La incapacidad de la ONU para intervenir de forma eficaz en Gaza se inscribe en una larga serie de fracasos institucionales. La Sociedad de Naciones, creada tras la Primera Guerra Mundial, no pudo evitar la invasión japonesa de Manchuria (1931), la ocupación italiana de Etiopía (1935) ni el estallido de la Segunda Guerra Mundial. Las buenas intenciones diplomáticas chocaron una y otra vez con la realpolitik. El fenómeno actual tiene raíces similares: la ONU financia programas en Gaza sin controlar cómo se usan los fondos, repitiendo el error de la Sociedad de Naciones, que en los años 30 fue incapaz de impedir que los tratados se convirtieran en papel mojado. La historia muestra que las instituciones multilaterales son especialmente débiles cuando se enfrentan a actores no estatales radicalizados, como lo fueron los piratas berberiscos en el siglo XVIII o los grupos revolucionarios panárabes del siglo XX.

Las guerras de propaganda se apoyan frecuentemente en la construcción de una identidad victimista. Los serbios durante la guerra de los Balcanes apelaron a su martirio histórico desde la batalla de Kosovo (1389). Los irlandeses nacionalistas construyeron su narrativa sobre las hambrunas del siglo XIX y las represiones británicas. Hamás y la causa palestina se inscriben en este patrón. La identidad como pueblo sufriente, expoliado y perseguido, se convierte en argumento de legitimación. Lo paradójico es que esta estrategia es compartida por los israelíes, cuya identidad nacional moderna se forjó al calor del Holocausto. El conflicto se vuelve entonces un duelo de memorias históricas, donde ambos bandos reclaman el estatus de víctima fundacional. La educación para la guerra no es exclusiva de Oriente Medio. En la Alemania nazi, los niños eran adoctrinados desde la Juventud Hitleriana para morir por la patria. En la Camboya de los Jemeres Rojos, los más jóvenes eran los más fanatizados. En todos estos casos, el futuro de los niños no era la paz, sino el sacrificio ritual por una causa. Hoy, los sistemas educativos de ciertos territorios palestinos están diseñados no para preparar ciudadanos libres, sino mártires. La historia enseña que un pueblo educado en el odio perpetúa los conflictos, como ocurrió entre hutus y tutsis en Ruanda, donde los manuales escolares fueron herramientas del genocidio.

La propuesta de reasentar poblaciones para evitar conflictos tiene un historial complejo. Tras la Segunda Guerra Mundial, millones de alemanes fueron expulsados de Polonia y Checoslovaquia. En 1947, India y Pakistán intercambiaron millones de personas en un proceso traumático.
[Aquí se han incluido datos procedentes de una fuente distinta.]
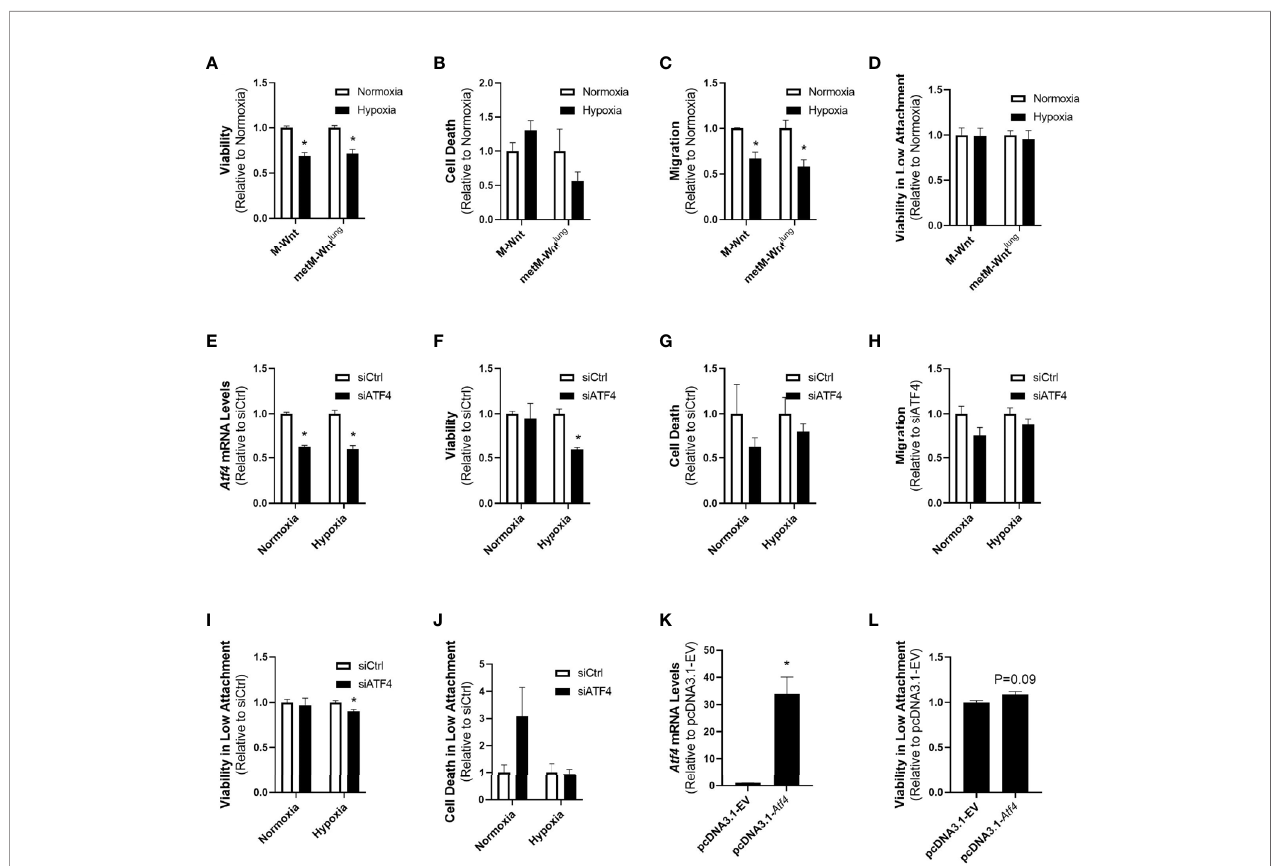
FIGURE 4 | Effect of ATF4 manipulation in normoxic and hypoxic cells. Viability after 48 h in hypoxia or normoxia was assessed by MTT (A) . Cells were pre- incubated in normoxia or hypoxia for 48 h and cell death was determined by fl ow cytometry with Zombie NIR (B) , re-plated into transwells to assess migration (C) or low attachment plates to assess viability in detached conditions (D) . metM-Wnt lung cells were transfected with siCtrl or siATF4 and incubated in hypoxia or normoxia for 48 h. ATF4 depletion was con fi rmed by qRT-PCR (E) . Cell viability (F) and cell death (G) were assessed at the end of incubation. Cells pre-incubated in hypoxia or normoxia were seeded into transwells to assess migration (H) or low attachment plates to assess viability (I) and cell death (J) in detached conditions. M-Wnt cells were transfected with pcDNA3.1-EV or pcDNA3.1- Atf4 and incubated in normoxia for 48 h. ATF4 overexpression was con fi rmed by qRT-PCR (K) . Cells were seeded into low attachment plates to assess viability in detached conditions (L) . Results are expressed as mean + SEM. Asterisk (*) indicates P < 0.05 relative to normoxia (A – D) or P < 0.05 relative to siCtrl or empty vector (E – K) ,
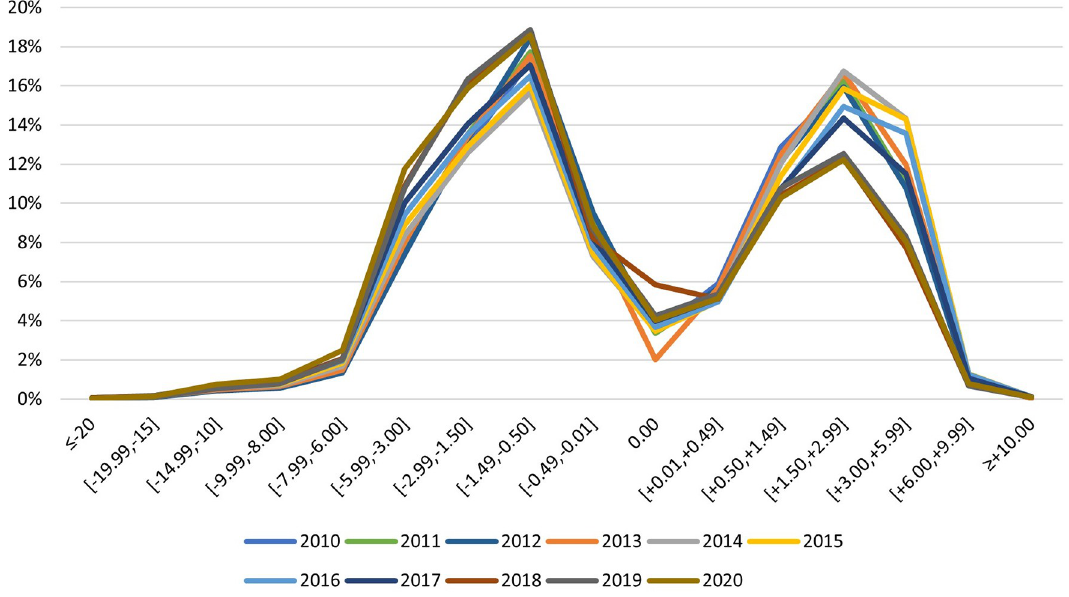
Fig 1. Distribution of ophthalmic prescriptions in Portugal from 2010 to 2020—single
La partición de Palestina (1947) fue otro intento fallido. La idea de reasentar a los palestinos en otros territorios, como se sugirió durante los acuerdos de Oslo, fracasó por razones similares: la identidad nacional no es transferible como mercancía. La historia muestra que el vínculo emocional con la tierra, aunque conflictivo, es central en los nacionalismos modernos. Intentar exportar la solución, como sugiere la ironía de trasladar Palestina a Europa, no haría más que trasladar el conflicto.

La historia de Gaza es, en realidad, una historia de repeticiones. La guerra como espectáculo, la propaganda como arma, el niño muerto como emblema, la impotencia de las instituciones y la persistencia del odio como motor político. Todo esto ha ocurrido antes.